Menthol is a flavor additive with a minty taste and aroma that reduces the irritation and harshness of smoking. This increases appeal and makes menthol cigarettes easier to use, particularly for youth and young adults, according to the agency. Menthol also interacts with nicotine in the brain to enhance nicotine’s addictive effects. The combination of menthol’s flavor, sensory effects and interaction with nicotine in the brain increases the likelihood that youth who start using menthol cigarettes will progress to regular use. Menthol also makes it more difficult for people to quit smoking, the FDA said.

In 2019, there were more than 18.5 million current menthol cigarette smokers ages 12 and older in the United States, the agency said, with particularly high rates of use by youth, young adults and African American and other racial and ethnic groups. Published modeling studies have estimated a 15% reduction in smoking within 40 years if menthol cigarettes were no longer available in the United States, said the FDA. These studies also estimate that 324,000 to 654,000 smoking attributable deaths overall (92,000 to 238,000 among African Americans) would be avoided over the course of 40 years.

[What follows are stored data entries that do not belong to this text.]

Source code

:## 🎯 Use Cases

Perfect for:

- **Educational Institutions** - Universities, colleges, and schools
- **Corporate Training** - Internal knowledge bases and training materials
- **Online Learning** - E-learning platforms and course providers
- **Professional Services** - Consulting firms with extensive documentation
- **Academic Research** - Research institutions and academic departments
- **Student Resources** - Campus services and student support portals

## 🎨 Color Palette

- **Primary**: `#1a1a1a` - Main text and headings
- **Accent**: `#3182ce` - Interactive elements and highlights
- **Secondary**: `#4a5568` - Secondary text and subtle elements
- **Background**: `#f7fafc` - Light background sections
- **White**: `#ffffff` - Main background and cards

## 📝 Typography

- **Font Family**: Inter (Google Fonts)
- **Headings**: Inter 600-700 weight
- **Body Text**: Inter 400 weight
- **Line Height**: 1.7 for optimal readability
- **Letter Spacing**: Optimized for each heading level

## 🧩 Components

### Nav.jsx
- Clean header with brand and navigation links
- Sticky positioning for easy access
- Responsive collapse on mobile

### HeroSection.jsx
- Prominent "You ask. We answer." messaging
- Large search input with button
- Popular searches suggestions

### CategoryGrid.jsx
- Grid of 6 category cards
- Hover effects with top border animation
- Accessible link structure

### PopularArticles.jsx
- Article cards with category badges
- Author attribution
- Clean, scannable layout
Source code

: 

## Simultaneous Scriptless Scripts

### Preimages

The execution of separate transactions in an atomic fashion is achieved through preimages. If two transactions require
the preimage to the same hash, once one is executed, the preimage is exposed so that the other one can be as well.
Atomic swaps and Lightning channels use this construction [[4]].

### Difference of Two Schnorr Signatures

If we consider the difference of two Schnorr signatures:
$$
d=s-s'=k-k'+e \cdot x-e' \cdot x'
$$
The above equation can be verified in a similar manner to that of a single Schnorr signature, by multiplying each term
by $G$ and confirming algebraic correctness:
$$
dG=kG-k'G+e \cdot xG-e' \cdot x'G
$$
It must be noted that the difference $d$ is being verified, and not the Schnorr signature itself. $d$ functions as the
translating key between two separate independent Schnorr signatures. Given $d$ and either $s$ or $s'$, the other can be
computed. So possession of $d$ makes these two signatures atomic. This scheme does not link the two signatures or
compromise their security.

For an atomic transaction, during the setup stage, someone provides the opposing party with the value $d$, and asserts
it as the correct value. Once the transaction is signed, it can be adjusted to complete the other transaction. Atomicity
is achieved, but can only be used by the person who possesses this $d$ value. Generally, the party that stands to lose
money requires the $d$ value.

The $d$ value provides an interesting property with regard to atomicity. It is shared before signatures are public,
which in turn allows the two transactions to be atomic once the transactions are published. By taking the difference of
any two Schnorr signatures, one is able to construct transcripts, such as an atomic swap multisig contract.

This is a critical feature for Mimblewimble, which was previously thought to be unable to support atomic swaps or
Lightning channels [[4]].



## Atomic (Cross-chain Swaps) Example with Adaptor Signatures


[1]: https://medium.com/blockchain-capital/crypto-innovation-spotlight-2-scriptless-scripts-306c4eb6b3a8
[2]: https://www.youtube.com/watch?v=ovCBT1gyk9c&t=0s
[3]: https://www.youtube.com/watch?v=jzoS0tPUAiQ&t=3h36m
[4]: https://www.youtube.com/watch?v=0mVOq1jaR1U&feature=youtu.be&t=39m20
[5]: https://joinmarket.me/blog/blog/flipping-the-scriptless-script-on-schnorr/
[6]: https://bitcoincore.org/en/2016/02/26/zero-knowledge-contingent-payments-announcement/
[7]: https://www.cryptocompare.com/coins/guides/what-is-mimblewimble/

When finalized, the proposed menthol product standard will reduce the appeal of cigarettes, decreasing the likelihood that nonusers who would otherwise experiment with menthol cigarettes would progress to regular smoking; and improve the health and reduce the mortality risk of current menthol cigarette smokers by decreasing cigarette consumption and increasing the likelihood of cessation.

Flavored Cigars

Characterizing flavors in cigars, such as strawberry, grape, cocoa and fruit punch, increase appeal and make cigars easier to use, particularly among youth and young adults, according to the FDA. More than a half million youth in the United States use flavored cigars, it said, and in recent years more young people tried a cigar every day than tried a cigarette.

When finalized, the proposed flavored cigar product standard will reduce the appeal of cigars; decrease the likelihood of experimentation, development of nicotine dependence and progression to regular use; and improve public health by increasing the likelihood that existing cigar smokers may quit.

Enforcement and Justice

These proposed regulations do not include a prohibition on individual consumer possession or use. The FDA cannot and will not enforce against individual consumers for possession or use of menthol cigarettes or flavored cigars. If these proposed rules are finalized and implemented, FDA enforcement will only address manufacturers, distributors, wholesalers, importers and retailers who manufacture, distribute or sell such products within the U.S. that are not in compliance with applicable requirements.

The FDA is seeking comment, beginning May 4, on how it can best make clear the respective roles of the agency and state and local law enforcement, as well as policy considerations related to the potential racial and social justice implications of the proposed product standards.